パートナーとして、彼らのトラウマにまみれた闘争の歴史をしっかりと聞いてあげ、尊重することが重要です。また、生活全般におけるストレスと緊張を少しずつ減らしていくことで、彼らも次第に落ち着いた生活を送れるようになります。パートナーが理解と配慮を持って接することで、彼らとの関係もより安定し、穏やかなものへと変わるでしょう。
17)自己愛性人格障害の克服
普通に接するだけでは、自己愛性パーソナリティ障害を持つ人を変えることは難しいでしょう。彼らを本当に変えたいと考えるなら、自分自身が強い個性と確固たる世界観を持つことが必要です。彼らの思い通りに動くのではなく、逆にこちらが彼らに影響を与えられるように努めましょう。彼らが憧れるような強く正しい人間、あるいは理想的な人間としての姿を見せることが大切です。
人格の変容には、彼らが理想化している相手に対して闘争モード(自己愛憤怒)に入ることで、その相手を傷つけてしまうことがあります。このような状況では、理想化されている側が「大切にしてあげられなくてごめんね」といった言葉をかけることが重要です。また、「闘争モードを引き起こした原因は自分にある」と自分の非や弱点を認めることで、彼らに対して理解と共感を示すことがポイントになります。
こうした対応によって、自己愛性パーソナリティ障害を持つ人は、理想化していた対象を傷つけたことに対する罪悪感や自責感、悲哀、そして償いの気持ちに満たされます。その結果、二人の関係(良い自己と理想化された対象)は、より深く結びつき、相手に対する求め方の質が変わっていきます。これが新しい行動の獲得に繋がり、自己愛性パーソナリティ障害の改善へと向かっていくのです。
18)自己愛と仲良くなる方法
自己愛性パーソナリティ障害の人は、100%の安全や穏やかに過ごせる場所、誰かに必要とされること、実益を求めています。また、一心同体的な価値観の一致を求めています。安全や実益を求めているため、お金にケチな場合が多くて、プライドの高さから、自分がお金を使う分にはいいのですが、パートナーに勝手にお金を使われるのが嫌で、細かいところまでチェックします。

**資料を読み解く**
• 1. 次の(a)〜(c)が自己愛性パーソナリティ障害に関する文章の内容と一致するか、それぞれ「はい」か「いいえ」で答え、判断の根拠となる箇所を文章からそのまま引用してください。(a) 普通に接するだけで、自己愛性パーソナリティ障害を持つ人を変えるのは容易である。(b) 理想化されている側は「大切にしてあげられなくてごめんね」といった言葉をかけることが重要である。(c) 自己愛性パーソナリティ障害の人は、パートナーが勝手にお金を使うことを嫌う。
• 2. 自己愛性パーソナリティ障害に関する文章の続きを、最後の文の後から書いてください。
次に示す項目は、上の文章とは別の出典から取ったものです。

**提供データ**

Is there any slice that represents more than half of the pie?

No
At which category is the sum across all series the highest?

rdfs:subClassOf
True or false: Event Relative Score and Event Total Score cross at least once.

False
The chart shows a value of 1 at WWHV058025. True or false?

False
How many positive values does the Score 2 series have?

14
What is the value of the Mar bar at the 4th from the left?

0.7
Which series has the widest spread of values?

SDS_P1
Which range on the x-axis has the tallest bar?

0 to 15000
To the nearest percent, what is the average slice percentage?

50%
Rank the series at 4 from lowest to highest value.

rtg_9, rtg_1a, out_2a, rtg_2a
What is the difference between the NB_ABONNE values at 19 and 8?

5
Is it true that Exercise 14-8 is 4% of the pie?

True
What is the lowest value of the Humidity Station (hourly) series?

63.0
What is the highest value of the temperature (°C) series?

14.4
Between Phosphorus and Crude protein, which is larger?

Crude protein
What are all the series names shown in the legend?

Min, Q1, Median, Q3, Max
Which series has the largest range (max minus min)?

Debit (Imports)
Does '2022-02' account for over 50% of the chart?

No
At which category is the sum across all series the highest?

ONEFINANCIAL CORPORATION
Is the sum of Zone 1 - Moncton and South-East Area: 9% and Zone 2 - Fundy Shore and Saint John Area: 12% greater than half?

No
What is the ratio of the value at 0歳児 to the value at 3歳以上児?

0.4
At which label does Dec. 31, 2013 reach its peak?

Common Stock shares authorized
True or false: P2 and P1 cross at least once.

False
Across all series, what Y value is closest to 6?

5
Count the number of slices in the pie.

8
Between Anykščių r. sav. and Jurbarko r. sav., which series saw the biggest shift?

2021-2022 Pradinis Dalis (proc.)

**演習の解答**
• 1.
(a) いいえ。「普通に接するだけでは、自己愛性パーソナリティ障害を持つ人を変えることは難しいでしょう」
(b) はい。「理想化されている側が「大切にしてあげられなくてごめんね」といった言葉をかけることが重要です」
(c) はい。「パートナーに勝手にお金を使われるのが嫌で、細かいところまでチェックします」

• 2.
このような特性があるので、パートナーの方は、彼ら以上にケチになった方が関係はうまくいきます。また、彼らは、穏やかな場所を求めているため、パートナーの方は作り笑顔でもいいので、笑顔でいたほうが良いでしょう。彼らが仕事から帰ってきたときは、喜んで元気に迎えてあげてください。食事のときなどは、お話をしっかり聞いてあげて、価値のあることを情報交換できたらいいですね。また、疲れやすい体質なので、ひとりきりでいたいときには、監視せずに、そっとしておいてあげてください。
自己愛性パーソナリティ障害の人の身体は、身近な人の気配により、肩が上がり、首が固く、眉間やお腹に力が入ってしまいます。パートナーは、近くにいる存在になるので、怒ったり無表情だったり、無視したりすると、彼らに良くない刺激を与える存在になってしまいます。そのため、パートナーの方は、家事をやれるだけやった後は、自分の機嫌が良くなることを第一優先に考えて、身体をリラックスさせることを心がけましょう。彼らがややこしいことを言い出しても、話半分で聞きながら相槌を打っていたらいいと思います。
自己愛性パーソナリティ障害の人は、脅威を遠ざけたいので、部屋の家具の配置など、安全性を考慮したものを一緒に考えていくと良いと思います。刺激が多すぎて疲れてしまう場合には、シンプルな暮らしをしましょう。 また、部屋のホコリや菌、ウィルスを気にする潔癖なところがあったり、生活音が気になったりする場合も多く、パートナーは彼らの特性を理解したうえで関わる必要があるでしょう。
彼らの背後には、トラウマによる過緊張や焦燥感、闘争状態の問題があり、子どもの頃から、不安や危機を感じてきたからこそ、自己愛が病的に肥大化していることを十分理解してあげて、自他の区別をしっかりつけましょう。そして、彼らが緊張・警戒から、さらに追い詰められて、身体が委縮していかないように気をつけながら、たくさん良いところを探してあげて、褒めてあげることが重要です。
パートナーの方は、自己犠牲的に振る舞うのではなく、自分の個性や感情、思ったことをしっかり伝えていったほうが良いです。そして、肩の力を抜いて、くつろいだ状態で関わっていければ、相手も少しずつ安心できるようになります。自己愛性パーソナリティ障害の人があなたを尊敬するようになれば、永続的に良い関係を築けるでよう。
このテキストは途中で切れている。